*INPUT DATA*.
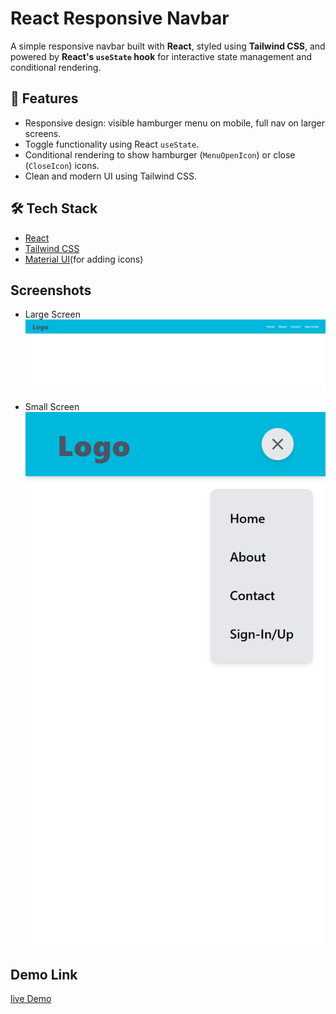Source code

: # React Responsive Navbar

A simple responsive navbar built with **React**, styled using **Tailwind CSS**, and powered by **React's `useState` hook** for interactive state management and conditional rendering.

## 🚀 Features

- Responsive design: visible hamburger menu on mobile, full nav on larger screens.
- Toggle functionality using React `useState`.
- Conditional rendering to show hamburger (`MenuOpenIcon`) or close (`CloseIcon`) icons.
- Clean and modern UI using Tailwind CSS.

## 🛠️ Tech Stack

- [React](https://reactjs.org/)
- [Tailwind CSS](https://tailwindcss.com/)
- [Material UI](https://mui.com/material-ui/material-icons/)(for adding icons)

## Screenshots

- Large Screen
  ![alt text](lg_navbar.png)

- Small Screen
  ![alt text](sm_openednavbar.png)

## Demo Link
[live Demo]()
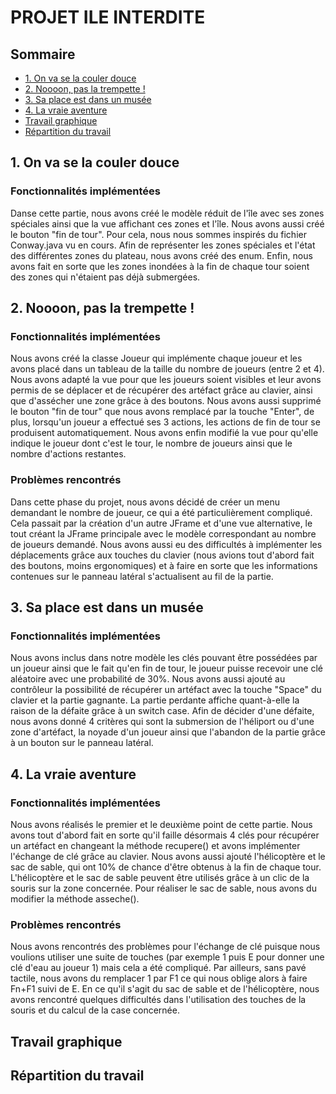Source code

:PROJET ILE INTERDITE
========
## Sommaire
* [1. On va se la couler douce](#1.-On-va-se-la-couler-douce)
* [2. Noooon, pas la trempette !](#2.-Noooon,-pas-la-trempette-!)
* [3. Sa place est dans un musée](#3.-Sa-place-est-dans-un-musée)
* [4. La vraie aventure](#4.-La-vraie-aventure)
* [Travail graphique](#Travail-graphique)
* [Répartition du travail](#Répartition-du-travail)

## 1. On va se la couler douce

### Fonctionnalités implémentées

Danse cette partie, nous avons créé le modèle réduit de l'île avec ses zones spéciales ainsi que la vue affichant ces zones et l'île. Nous avons aussi créé le bouton "fin de tour". Pour cela, nous nous sommes inspirés du fichier Conway.java vu en cours. Afin de représenter les zones spéciales et l'état des différentes zones du plateau, nous avons créé des enum. Enfin, nous avons fait en sorte que les zones inondées à la fin de chaque tour soient des zones qui n'étaient pas déjà submergées.

## 2. Noooon, pas la trempette !

### Fonctionnalités implémentées

Nous avons créé la classe Joueur qui implémente chaque joueur et les avons placé dans un tableau de la taille du nombre de joueurs (entre 2 et 4). Nous avons adapté la vue pour que les joueurs soient visibles et leur avons permis de se déplacer et de récupérer des artéfact grâce au clavier, ainsi que d'assécher une zone grâce à des boutons. Nous avons aussi supprimé le bouton "fin de tour" que nous avons remplacé par la touche "Enter", de plus, lorsqu'un joueur a effectué ses 3 actions, les actions de fin de tour se produisent automatiquement. Nous avons enfin modifié la vue pour qu'elle indique le joueur dont c'est le tour, le nombre de joueurs ainsi que le nombre d'actions restantes.

### Problèmes rencontrés

Dans cette phase du projet, nous avons décidé de créer un menu demandant le nombre de joueur, ce qui a été particulièrement compliqué. Cela passait par la création d'un autre JFrame et d'une vue alternative, le tout créant la JFrame principale avec le modèle correspondant au nombre de joueurs demandé. Nous avons aussi eu des difficultés à implémenter les déplacements grâce aux touches du clavier (nous avions tout d'abord fait des boutons, moins ergonomiques) et à faire en sorte que les informations contenues sur le panneau latéral s'actualisent au fil de la partie.

## 3. Sa place est dans un musée

### Fonctionnalités implémentées

Nous avons inclus dans notre modèle les clés pouvant être possédées par un joueur ainsi que le fait qu'en fin de tour, le joueur puisse recevoir une clé aléatoire avec une probabilité de 30%. Nous avons aussi ajouté au contrôleur la possibilité de récupérer un artéfact avec la touche "Space" du clavier et la partie gagnante. La partie perdante affiche quant-à-elle la raison de la défaite grâce à un switch case. Afin de décider d'une défaite, nous avons donné 4 critères qui sont la submersion de l'héliport ou d'une zone d'artéfact, la noyade d'un joueur ainsi que l'abandon de la partie grâce à un bouton sur le panneau latéral.

## 4. La vraie aventure

### Fonctionnalités implémentées

Nous avons réalisés le premier et le deuxième point de cette partie. Nous avons tout d'abord fait en sorte qu'il faille désormais 4 clés pour récupérer un artéfact en changeant la méthode recupere() et avons implémenter l'échange de clé grâce au clavier. Nous avons aussi ajouté l'hélicoptère et le sac de sable, qui ont 10% de chance d'être obtenus à la fin de chaque tour. L'hélicoptère et le sac de sable peuvent être utilisés grâce à un clic de la souris sur la zone concernée. Pour réaliser le sac de sable, nous avons du modifier la méthode asseche(). 

### Problèmes rencontrés

Nous avons rencontrés des problèmes pour l'échange de clé puisque nous voulions utiliser une suite de touches (par exemple 1 puis E pour donner une clé d'eau au joueur 1) mais cela a été compliqué. Par ailleurs, sans pavé tactile, nous avons du remplacer 1 par F1 ce qui nous oblige alors à faire Fn+F1 suivi de E. En ce qu'il s'agit du sac de sable et de l'hélicoptère, nous avons rencontré quelques difficultés dans l'utilisation des touches de la souris et du calcul de la case concernée. 

## Travail graphique

## Répartition du travail
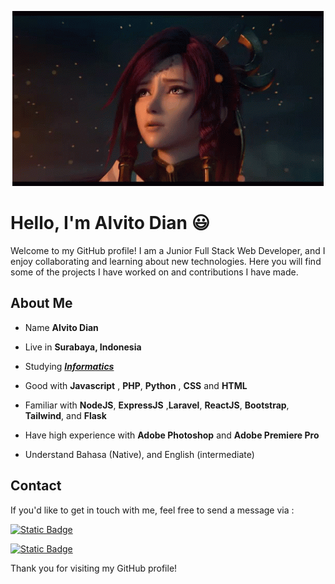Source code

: <p align="center">
<img alt="Banner" src="Asset/galo-king-of-glory.gif">
</p>

# Hello, I'm Alvito Dian :smiley:

Welcome to my GitHub profile! I am a Junior Full Stack Web Developer, and I enjoy collaborating and learning about new technologies. Here you will find some of the projects I have worked on and contributions I have made.

## About Me

- Name **Alvito Dian**

- Live in **Surabaya, Indonesia**

- Studying [***Informatics***]()

- Good with  **Javascript** , **PHP**, **Python** , **CSS** and **HTML**

- Familiar with **NodeJS**, **ExpressJS** ,**Laravel**, **ReactJS**, **Bootstrap**, **Tailwind**, and **Flask**

- Have high experience with **Adobe Photoshop** and **Adobe Premiere Pro**

- Understand Bahasa (Native), and English (intermediate)

<!-- 
## Recent Projects
- [Project Name 1](link_to_project_1) - Brief description of this project.
- [Project Name 2](link_to_project_2) - Brief description of this project.

## Open Source Contributions

I am passionate about contributing to open-source projects that I use and love. Here are some of my recent contributions:

- [Project Name 1](link_to_contribution_1) - Brief description of this contribution.
- [Project Name 2](link_to_contribution_2) - Brief description of this contribution. -->

<!--  ## My GitHub Statistics !-->
<!-- <img src="https://github-readme-stats-liard-delta-49.vercel.app/api/top-langs/?username=AlvitoDian&layout=donut-vertical&theme=radical" alt="Top Languages">
<img src="https://github-readme-stats-liard-delta-49.vercel.app/api?username=AlvitoDian&show_icons=true&theme=radical" alt="GitHub Stats"> !-->

## Contact

If you'd like to get in touch with me, feel free to send a message via :
<p>
<a href="mailto:alvidpp23@gmail.com"><img alt="Static Badge" src="https://img.shields.io/badge/Email-alvidpp23%40gmail.com-red?logo=gmail"></a>
</p>
<p>
<a href="https://www.linkedin.com/in/alvito-dian-pratama-putra-474b3a247/"><img alt="Static Badge" src="https://img.shields.io/badge/LinkedIn-Alvito%20Dian-blue?logo=linkedin"></a>
</p>


Thank you for visiting my GitHub profile!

*PROBLEM DETAILS*.
Wherever the word "trempette" appears in the entries above, copy that whole line.

*TASK ANSWER*.
* [2. Noooon, pas la trempette !](#2.-Noooon,-pas-la-trempette-!)
## 2. Noooon, pas la trempette !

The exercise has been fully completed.